» Goal: Which lines of the material below contain the string "esophagus"? Pick them out and copy each one in full, treating uppercase and lowercase as different.

» Exercise input:
-*-

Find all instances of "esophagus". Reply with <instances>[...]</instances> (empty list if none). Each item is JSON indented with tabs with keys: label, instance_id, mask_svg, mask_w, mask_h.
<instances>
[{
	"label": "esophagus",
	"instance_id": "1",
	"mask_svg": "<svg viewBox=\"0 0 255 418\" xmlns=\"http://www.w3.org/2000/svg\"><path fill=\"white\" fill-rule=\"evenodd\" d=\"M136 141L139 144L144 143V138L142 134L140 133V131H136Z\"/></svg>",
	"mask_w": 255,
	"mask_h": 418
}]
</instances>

-*-

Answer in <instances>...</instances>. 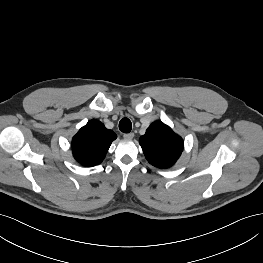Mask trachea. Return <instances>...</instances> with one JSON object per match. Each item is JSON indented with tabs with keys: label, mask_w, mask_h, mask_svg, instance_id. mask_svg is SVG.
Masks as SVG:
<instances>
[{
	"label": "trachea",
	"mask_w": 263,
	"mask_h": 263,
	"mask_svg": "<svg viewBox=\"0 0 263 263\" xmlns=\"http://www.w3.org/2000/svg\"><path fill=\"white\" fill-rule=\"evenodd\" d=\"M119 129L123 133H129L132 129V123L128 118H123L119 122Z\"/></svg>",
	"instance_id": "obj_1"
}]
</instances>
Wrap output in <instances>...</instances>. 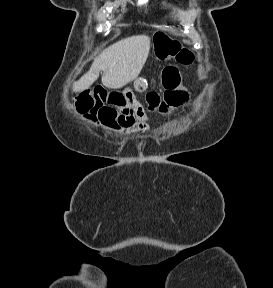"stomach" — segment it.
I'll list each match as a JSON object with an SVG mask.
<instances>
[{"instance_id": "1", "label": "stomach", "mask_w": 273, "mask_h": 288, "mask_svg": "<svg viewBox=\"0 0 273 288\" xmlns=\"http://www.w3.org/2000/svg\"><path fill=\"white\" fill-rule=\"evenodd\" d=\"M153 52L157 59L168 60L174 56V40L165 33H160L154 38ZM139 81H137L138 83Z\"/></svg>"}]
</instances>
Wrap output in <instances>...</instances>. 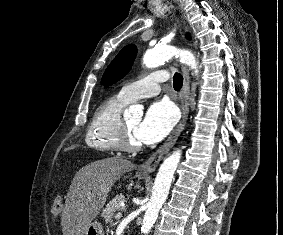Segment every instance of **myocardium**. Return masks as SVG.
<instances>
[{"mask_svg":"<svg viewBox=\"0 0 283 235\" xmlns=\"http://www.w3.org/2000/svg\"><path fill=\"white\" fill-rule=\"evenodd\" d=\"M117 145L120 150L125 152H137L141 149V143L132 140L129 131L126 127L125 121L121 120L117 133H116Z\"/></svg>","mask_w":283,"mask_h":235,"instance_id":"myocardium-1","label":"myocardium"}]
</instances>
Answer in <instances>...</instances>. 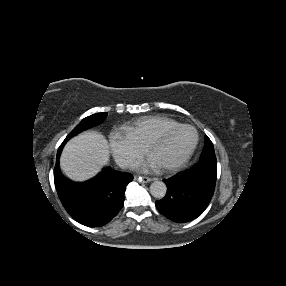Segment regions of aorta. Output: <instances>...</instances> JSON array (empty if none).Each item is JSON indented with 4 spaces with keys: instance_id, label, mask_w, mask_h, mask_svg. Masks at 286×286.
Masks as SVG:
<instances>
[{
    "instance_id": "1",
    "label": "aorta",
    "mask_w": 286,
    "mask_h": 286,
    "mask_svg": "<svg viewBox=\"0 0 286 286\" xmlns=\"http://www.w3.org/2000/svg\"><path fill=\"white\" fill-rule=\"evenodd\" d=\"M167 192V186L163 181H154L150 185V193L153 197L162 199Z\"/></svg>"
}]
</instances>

-*-

» Task result:
Find all instances of "esophagus". Reply with <instances>[...]</instances> (empty list if none). Each item is JSON indented with tabs with keys: label, instance_id, mask_svg, mask_w, mask_h.
	"label": "esophagus",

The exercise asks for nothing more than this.